You, being a Federalist, have previously made known that you are in support of a strong national government. If we used this idea for out new nation, it would not be any different than staying under the government of Great Britain. It is human nature to assume control and try to take power. The central government would be no different. This government would begin to control the states and do anything it wants with them. Is this not why we separated from England? The English government started taking advantage of the colonies because it had too much power. It took advantage by taxing the colonies without properly representing them in Parliament. It took advantage by housing troops among the citizens. This is why the central government cannot be so strong.
We agree that our new constitution must protect the rights of all. You say that the constitution itself will do this and that if we listed all the rights that the citizens should have, the list would be extremely long and tedious. I say we do need a certain list of rights; we only need to list the rights that governments tend to try to take away.
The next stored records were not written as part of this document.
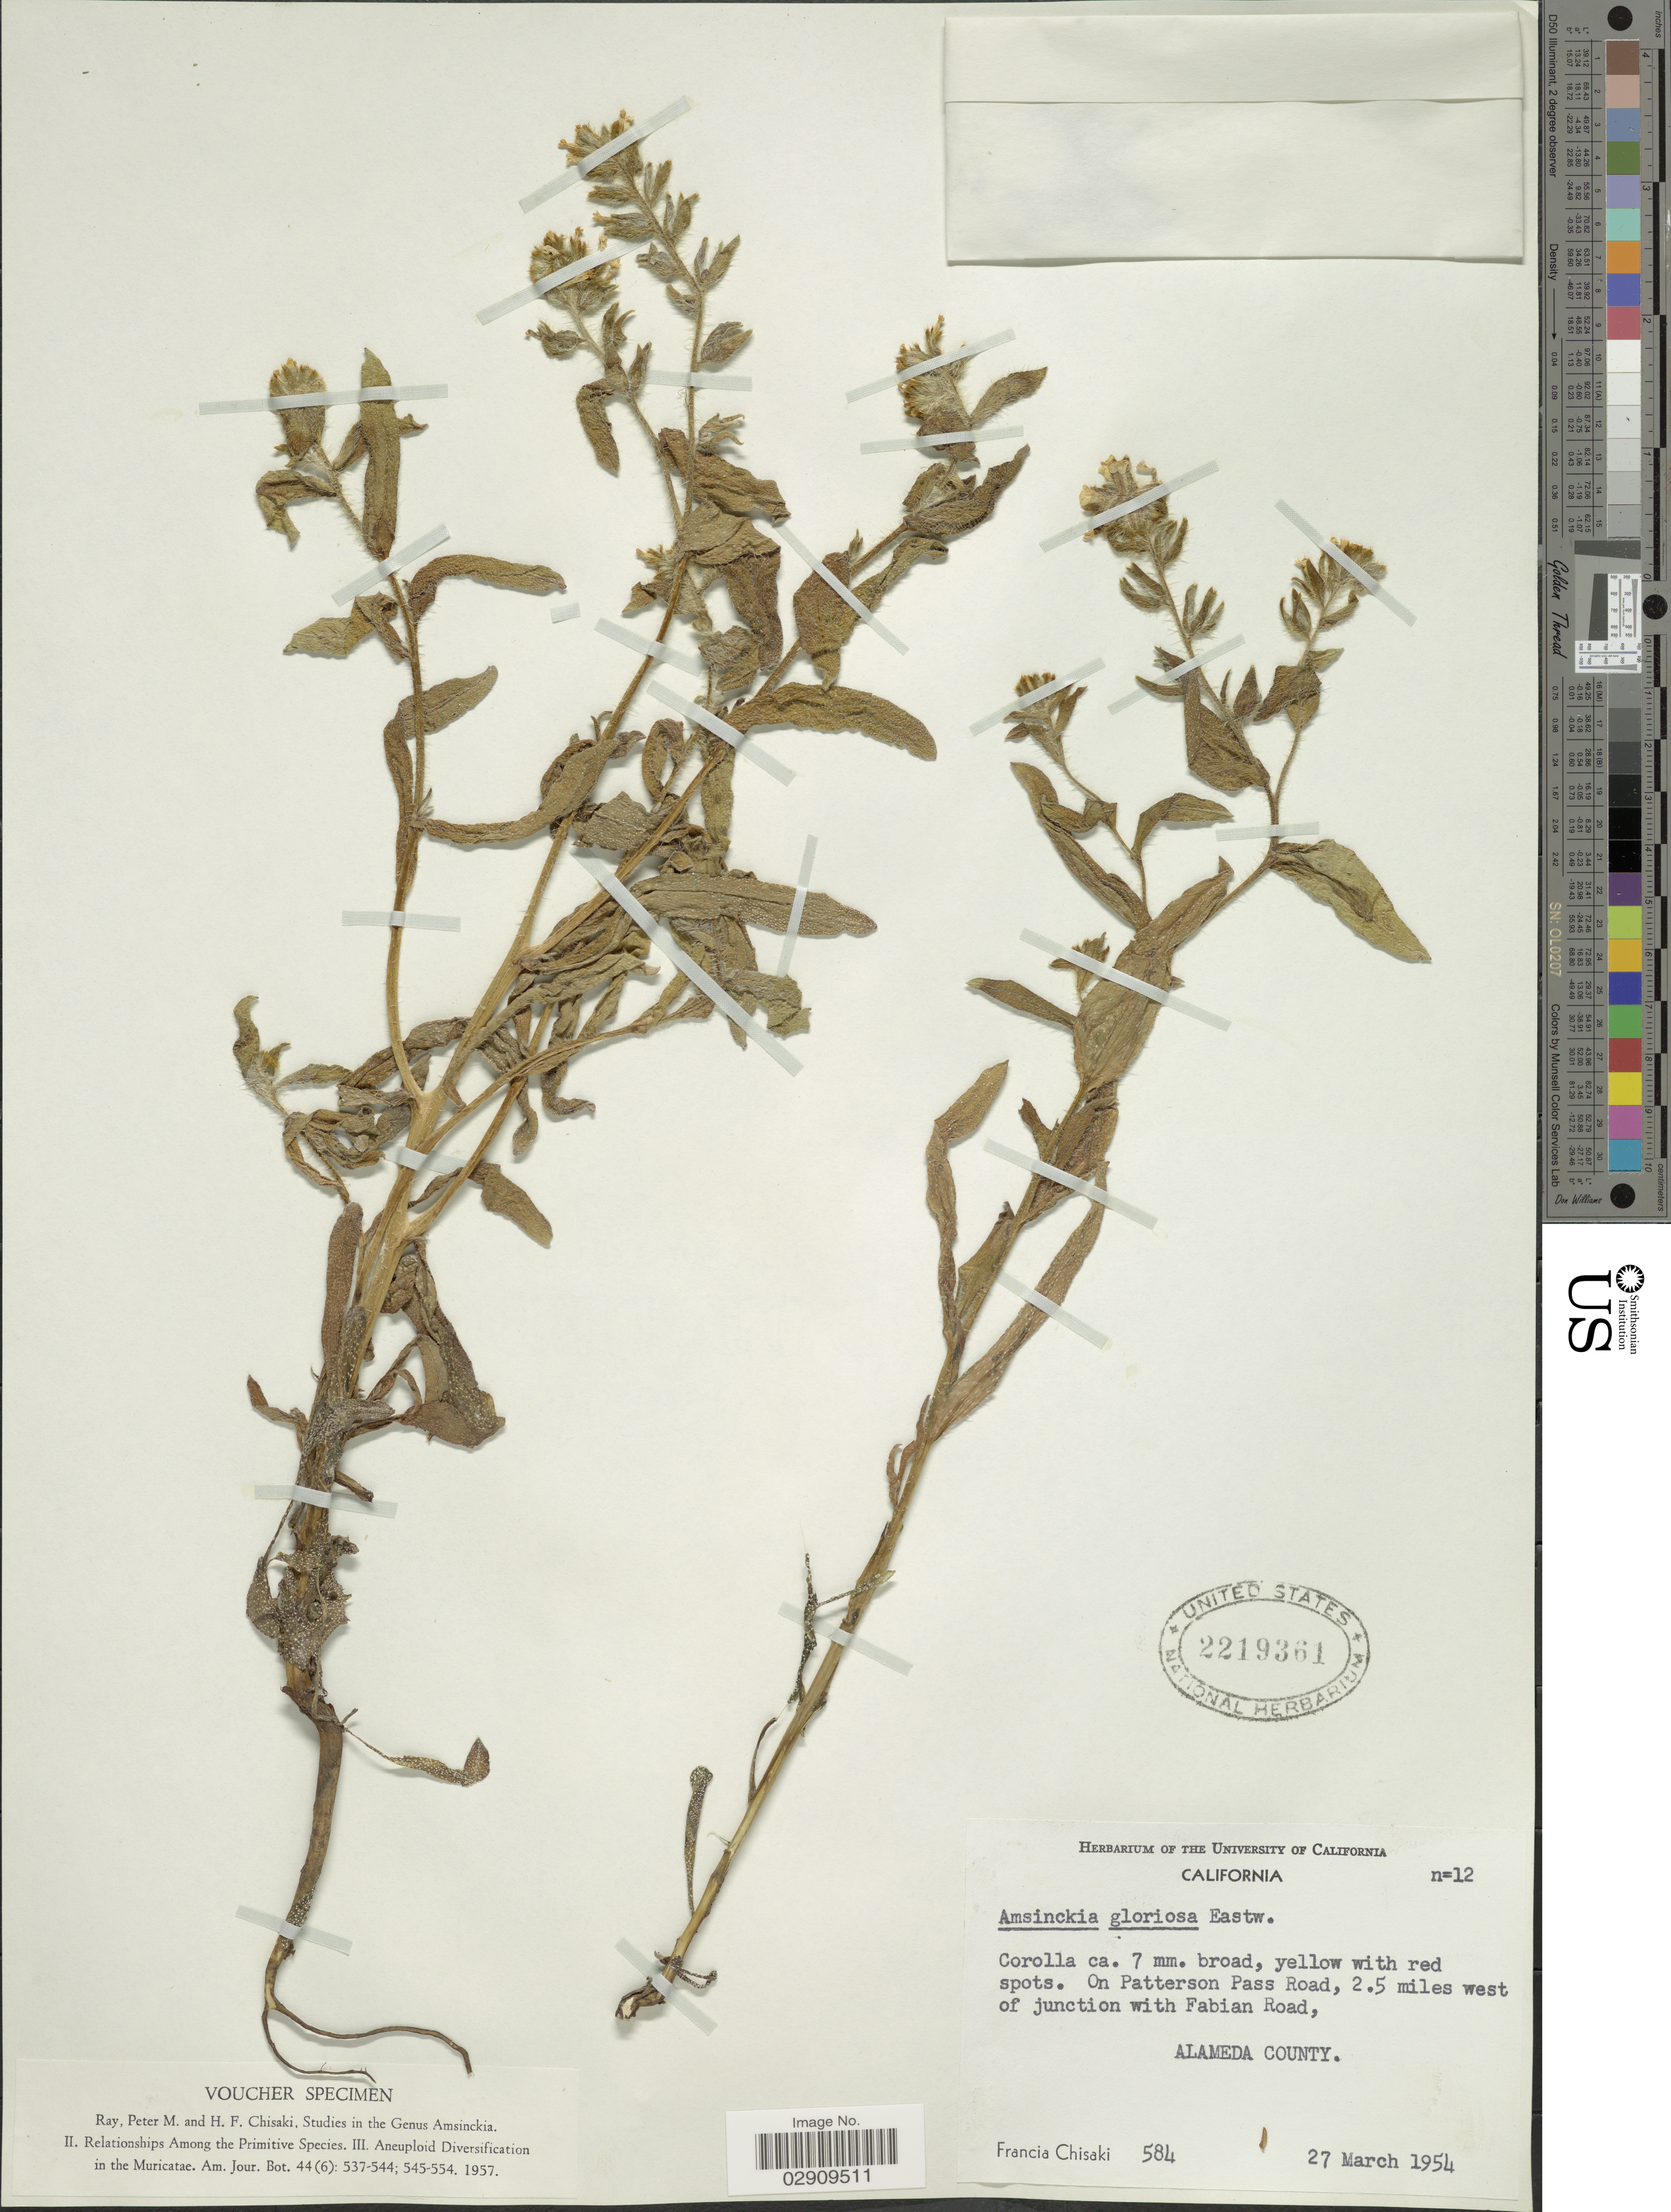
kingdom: Plantae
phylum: Tracheophyta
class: Magnoliopsida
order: Boraginales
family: Boraginaceae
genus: Amsinckia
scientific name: Amsinckia tessellata var. gloriosa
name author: (Eastw. ex Suksd.) Hoover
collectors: F. Chisaki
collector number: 584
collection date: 1954-03-27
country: United States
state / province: California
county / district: Alameda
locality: On Patterson Pass Road, 2.5 miles west of junction with Fabian Road, Alameda County.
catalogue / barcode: US 2219361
Other rights are obvious and do not need to be listed. This is why we need a fairly brief bill of rights; it does not have to be long and tedious.
We also agree that a process for enacting laws is a necessity; this process is known to us as ratification. Where we differ is when you say it must be a unanimous vote. If we insist on unanimity, nothing will ever get accomplished. If you remember, this was a big problem with the Articles of Confederation, which we both agree needs to be replaced by a stronger constitution. If even one state did not completely understand what was being put forth, this process could be delayed indefinitely. We must lower the standards of approving laws. If we move to nine out of thirteen, we will be able to accomplish so much more. There are going to be things that are necessary for government, and we will not have time to waste waiting to get the unanimous vote.